#### [PROBLEM]
Extract each line of the material that follows exactly and omit its pictures.

#### [PROVIDED MATERIAL]
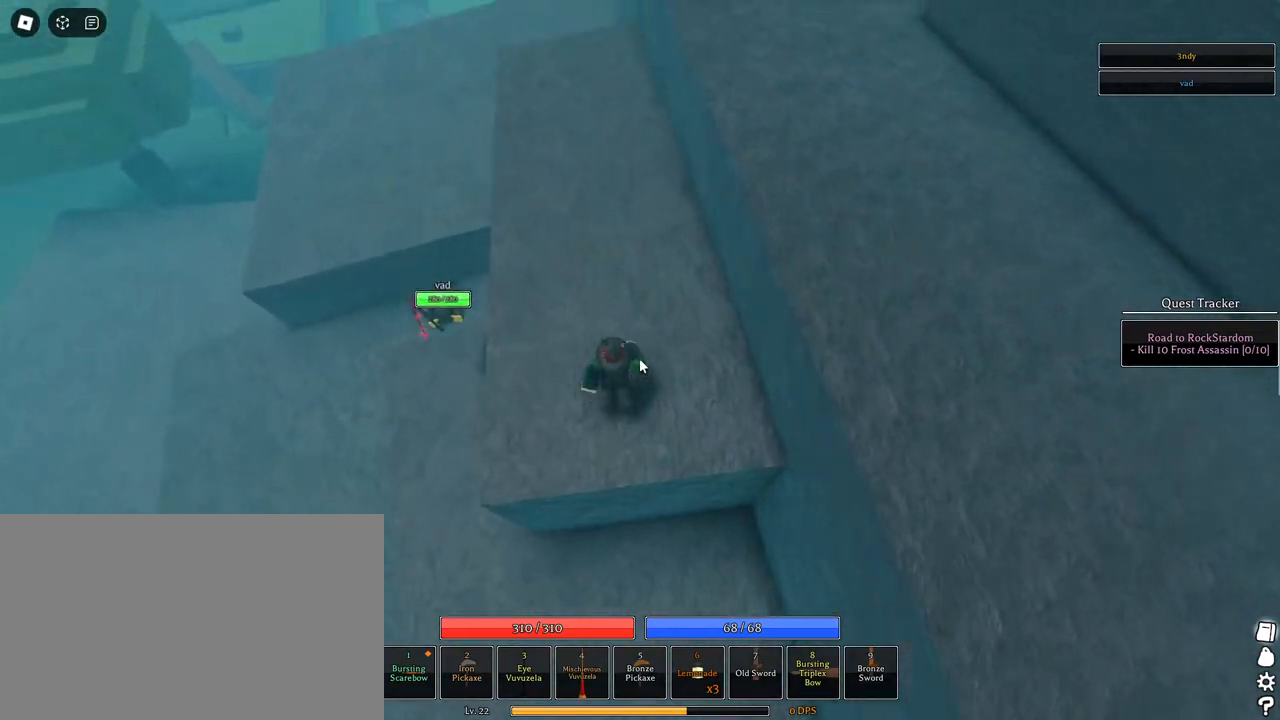
{"keys": ["a"], "mouse": [], "events": [[33, "w", "up"], [83, "a", "up"], [83, "d", "down"], [167, "a", "down"], [167, "d", "up"], [267, "a", "up"], [267, "d", "down"], [317, "a", "down"], [367, "d", "up"], [400, "a", "up"], [400, "d", "down"], [500, "a", "down"], [500, "d", "up"]]}
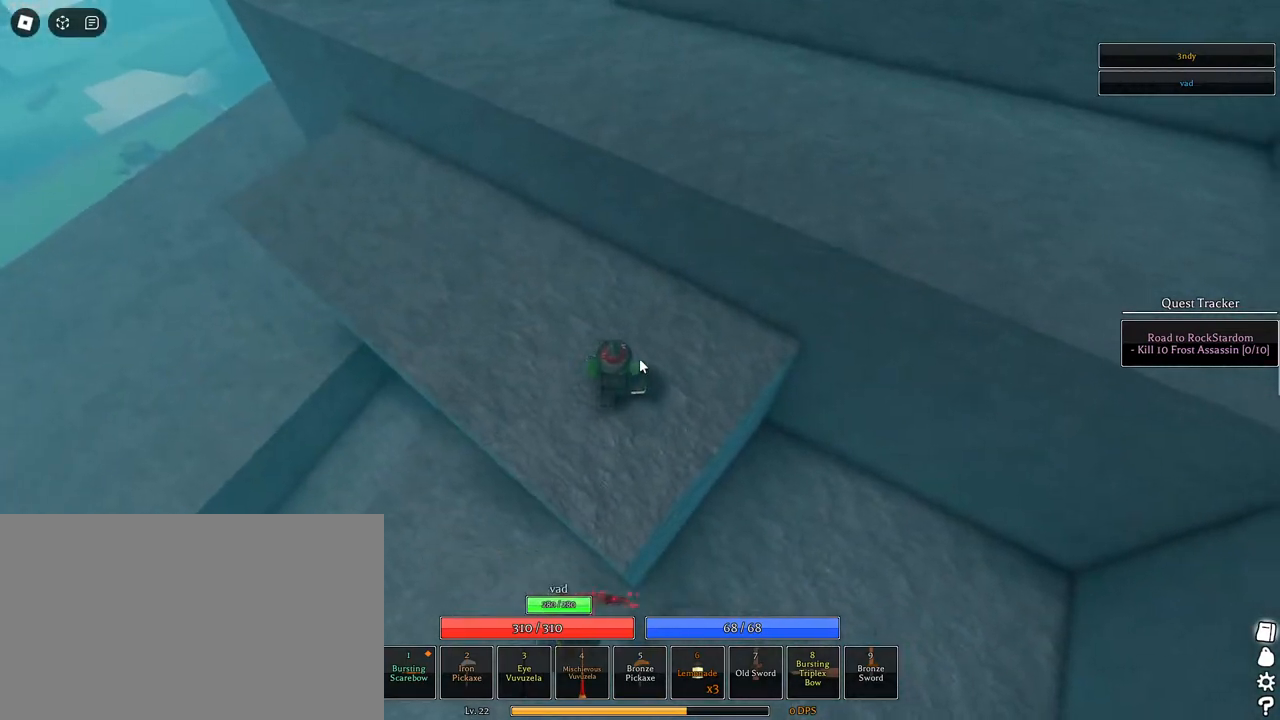
{"keys": ["a"], "mouse": [], "events": [[50, "a", "up"], [50, "d", "down"], [133, "a", "down"], [183, "d", "up"], [233, "a", "up"], [233, "d", "down"], [333, "a", "down"], [333, "d", "up"], [417, "a", "up"], [417, "d", "down"], [467, "a", "down"], [467, "d", "up"]]}
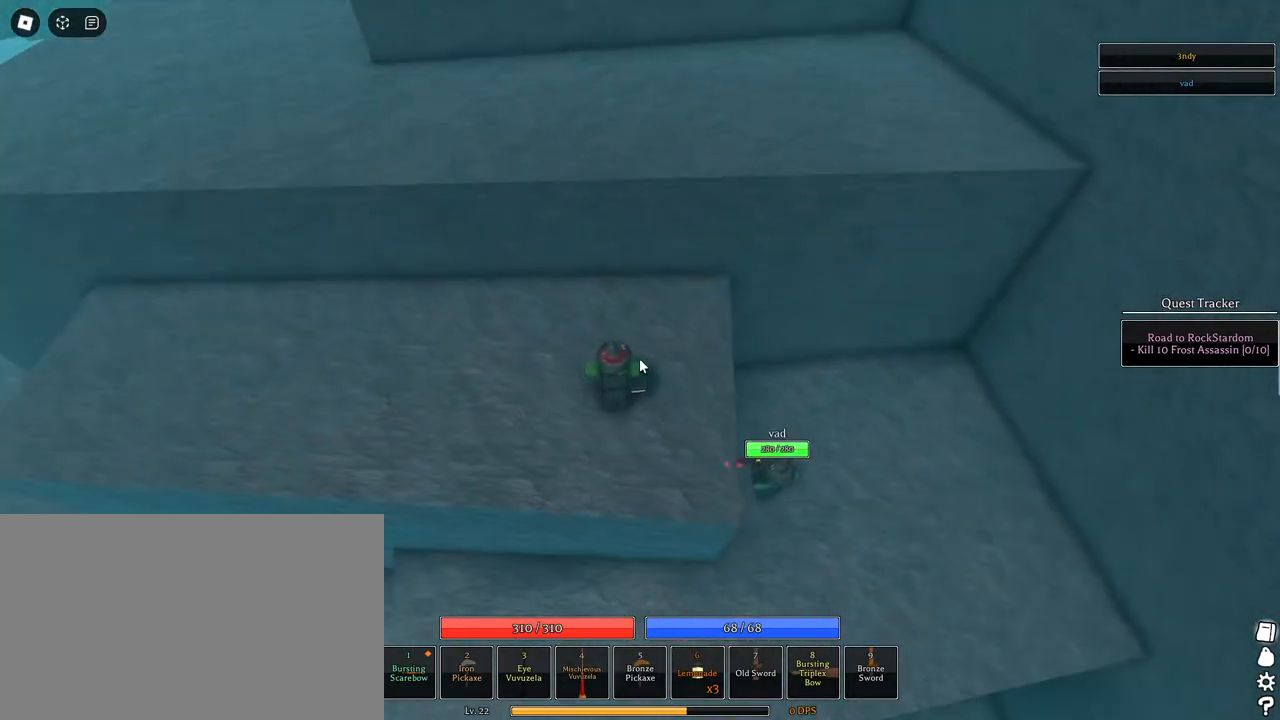
{"keys": ["a"], "mouse": [], "events": [[67, "a", "up"], [67, "d", "down"], [117, "a", "down"], [150, "d", "up"], [200, "a", "up"], [200, "d", "down"], [300, "a", "down"], [300, "d", "up"], [400, "a", "up"], [400, "d", "down"], [433, "a", "down"], [483, "d", "up"]]}
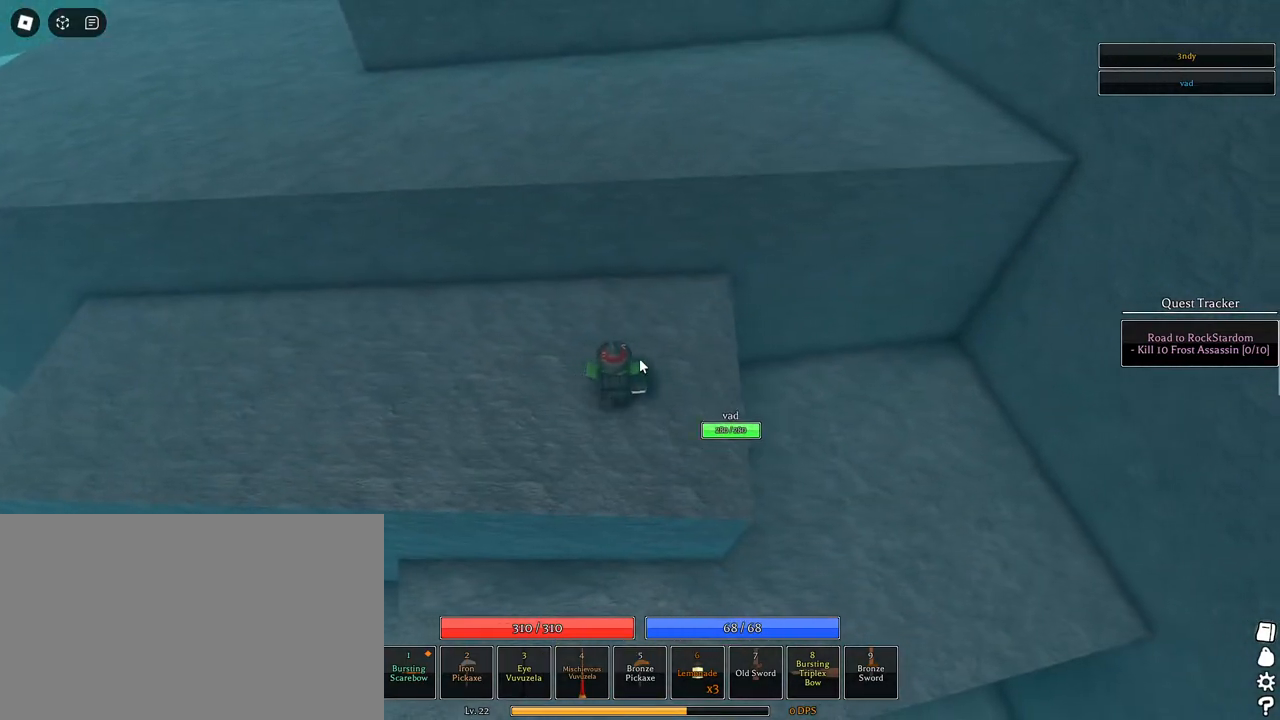
{"keys": ["a"], "mouse": ["right"], "events": [[33, "d", "down"], [83, "a", "up"], [133, "a", "down"], [133, "shift", "down"], [167, "d", "up"], [217, "mouse_right", "down"], [317, "shift", "up"]]}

#### [ANSWER BELOW]
{"keys": ["a"], "mouse": [], "events": [[33, "w", "up"], [83, "a", "up"], [83, "d", "down"], [167, "a", "down"], [167, "d", "up"], [267, "a", "up"], [267, "d", "down"], [317, "a", "down"], [367, "d", "up"], [400, "a", "up"], [400, "d", "down"], [500, "a", "down"], [500, "d", "up"]]}
{"keys": ["a"], "mouse": [], "events": [[50, "a", "up"], [50, "d", "down"], [133, "a", "down"], [183, "d", "up"], [233, "a", "up"], [233, "d", "down"], [333, "a", "down"], [333, "d", "up"], [417, "a", "up"], [417, "d", "down"], [467, "a", "down"], [467, "d", "up"]]}
{"keys": ["a"], "mouse": [], "events": [[67, "a", "up"], [67, "d", "down"], [117, "a", "down"], [150, "d", "up"], [200, "a", "up"], [200, "d", "down"], [300, "a", "down"], [300, "d", "up"], [400, "a", "up"], [400, "d", "down"], [433, "a", "down"], [483, "d", "up"]]}
{"keys": ["a"], "mouse": ["right"], "events": [[33, "d", "down"], [83, "a", "up"], [133, "a", "down"], [133, "shift", "down"], [167, "d", "up"], [217, "mouse_right", "down"], [317, "shift", "up"]]}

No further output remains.